EXERCISE DIRECTIONS |
Give only the number of lines in these records that contain the word "uses".

[Change detection outputs]
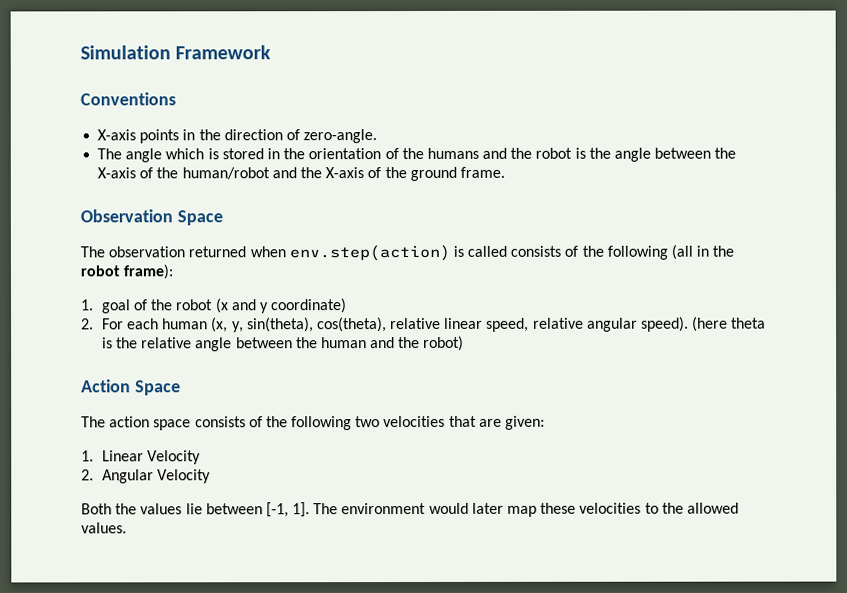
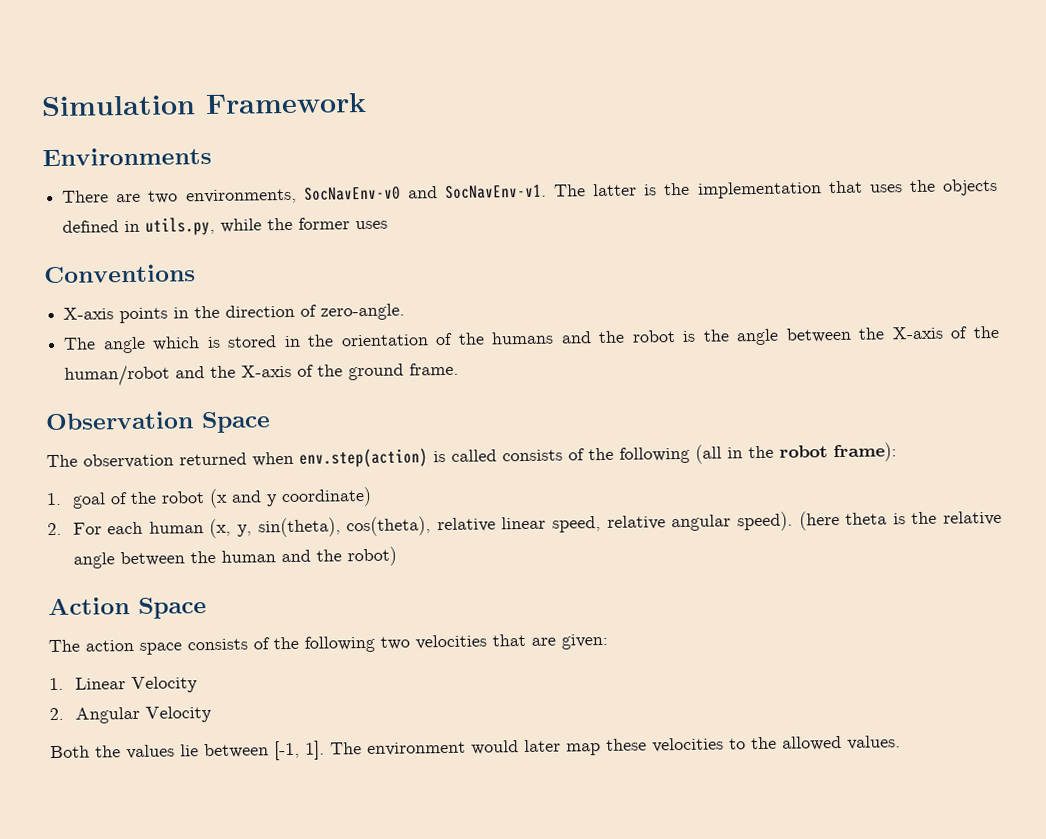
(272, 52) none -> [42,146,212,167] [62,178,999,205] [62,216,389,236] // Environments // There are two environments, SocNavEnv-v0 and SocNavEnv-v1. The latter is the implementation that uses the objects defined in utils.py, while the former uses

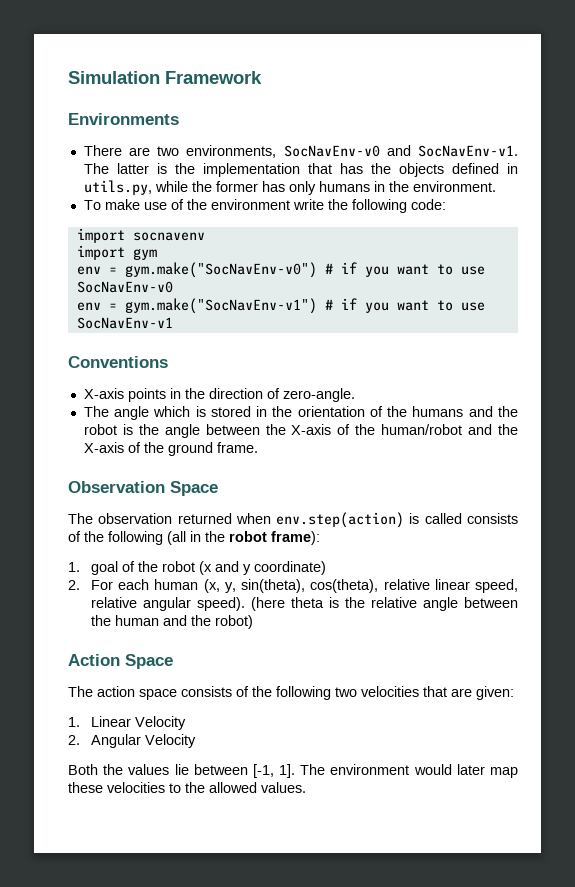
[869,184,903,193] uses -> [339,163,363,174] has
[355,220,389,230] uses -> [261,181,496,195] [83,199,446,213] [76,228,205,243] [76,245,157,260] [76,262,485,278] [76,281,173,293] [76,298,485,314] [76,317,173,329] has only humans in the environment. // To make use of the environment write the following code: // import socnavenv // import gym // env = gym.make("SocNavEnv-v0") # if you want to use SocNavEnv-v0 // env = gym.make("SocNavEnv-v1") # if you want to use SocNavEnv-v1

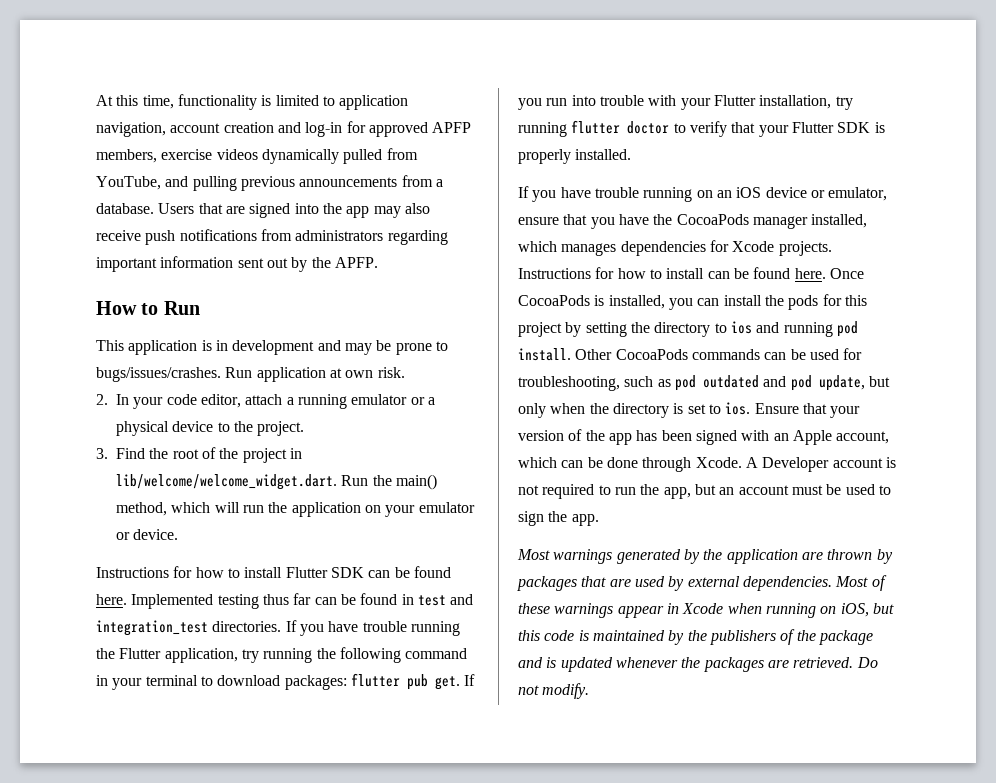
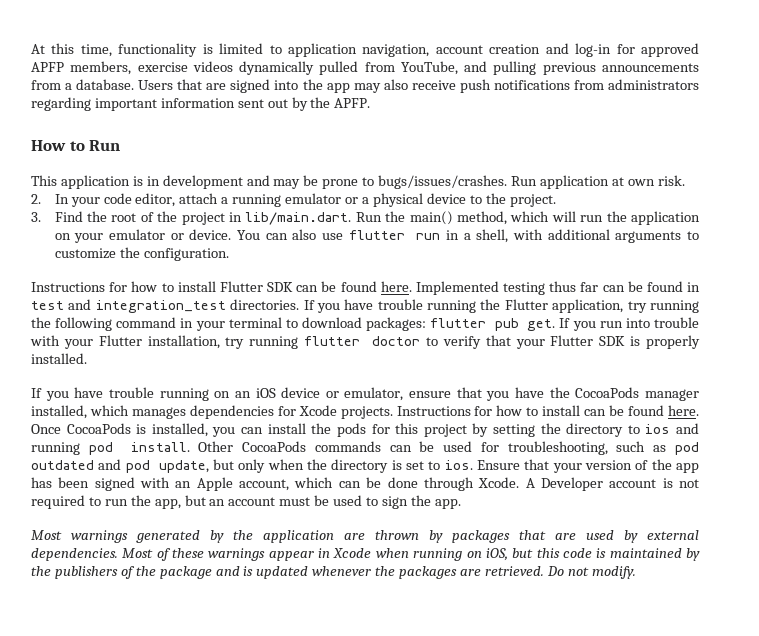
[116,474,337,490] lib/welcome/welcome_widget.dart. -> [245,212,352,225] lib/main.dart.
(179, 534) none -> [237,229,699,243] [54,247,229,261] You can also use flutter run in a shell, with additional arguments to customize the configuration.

ANSWER TO THE EXERCISE |
3